Intersection

[Rebuttal] Nine in the clip

Shooting down the Times’ coverage of our spending choices

Damon Hodge

The latest entry into the embedded-journalists-only-tell-half-the-story canon appeared in a lengthy, December 3 New York Times story on Nevada’s use of $3 billion in federal land-sale monies. Lumping the $64 million Clark County Shooting Park in with other items purchased via our federal largesse—gardens, volleyball courts and, egad, toilets at Lake Mead—the 3,710-word story insinuated that we’re behaving like free-spending trust-funders.

“It was great publicity for us,” says Clark County Shooting Park Manager Don Turner of his facility’s cameo in the paper of record. He sounds enthused, not bummed in the least. Why bother? At 2,880 acres, the park will be the nation’s largest recreational shooting facility when it opens next year. “Shooters have been waiting 35 years for this.”

According to the National Rifle Association’s Institute on Legislative Action, 47 percent of Las Vegas Valley homes have firearms, 13 percent above the national average. Turner, the only Nevadan on the NRA’s board of directors, says we needed a large shooting park, like, yesterday.

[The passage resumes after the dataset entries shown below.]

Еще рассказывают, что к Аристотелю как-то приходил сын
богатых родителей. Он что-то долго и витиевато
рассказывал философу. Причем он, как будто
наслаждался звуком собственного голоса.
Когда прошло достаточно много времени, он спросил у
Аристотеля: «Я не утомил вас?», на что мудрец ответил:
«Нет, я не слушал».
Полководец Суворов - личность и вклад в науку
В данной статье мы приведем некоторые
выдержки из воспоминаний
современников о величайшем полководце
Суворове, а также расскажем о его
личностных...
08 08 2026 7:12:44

“Years ago, a Metro officer was killed by a bullet shot by a girl who was target-shooting. Not only will this be a great place to teach children about gun safety, but it will help to build family ties,” says Turner, envisioning parents and children cementing bonds at the range. Estimates are for the park to annually generate 300,000 visits. By comparison, the Las Vegas Art Museum will attract 13,000 visitors this year. “Ranges are as popular as museums and performing-arts centers, and they perform a public service that’s just as important.”

A cursory review of shooting-range websites (including ours) shows they are woven into the fabric of their host communities via kids’ camps, shooting classes, police training and corporate outings. And make of this what you will: New York has 229 shooting ranges, more than every state except Pennsylvania, with 262. Nevada has a whopping ... 20.

Dave Daughtry, who manages the shooting-range program for the Pima County Natural Resources, Parks and Recreation Department in southern Arizona, says ranges help curb illegal shooting and litter. “When people shoot illegally, they often take their trash out and use it as targets. This creates huge environmental and public-safety problems.”

Less touted, Daughtry says, is how shooting ranges can counter perceptions of gun owners: “I’ve seen young people, trained early in using firearms, become responsible adults. The role guns play in our heritage is more important than what’s depicted in video games and the violent crimes you see in the media.”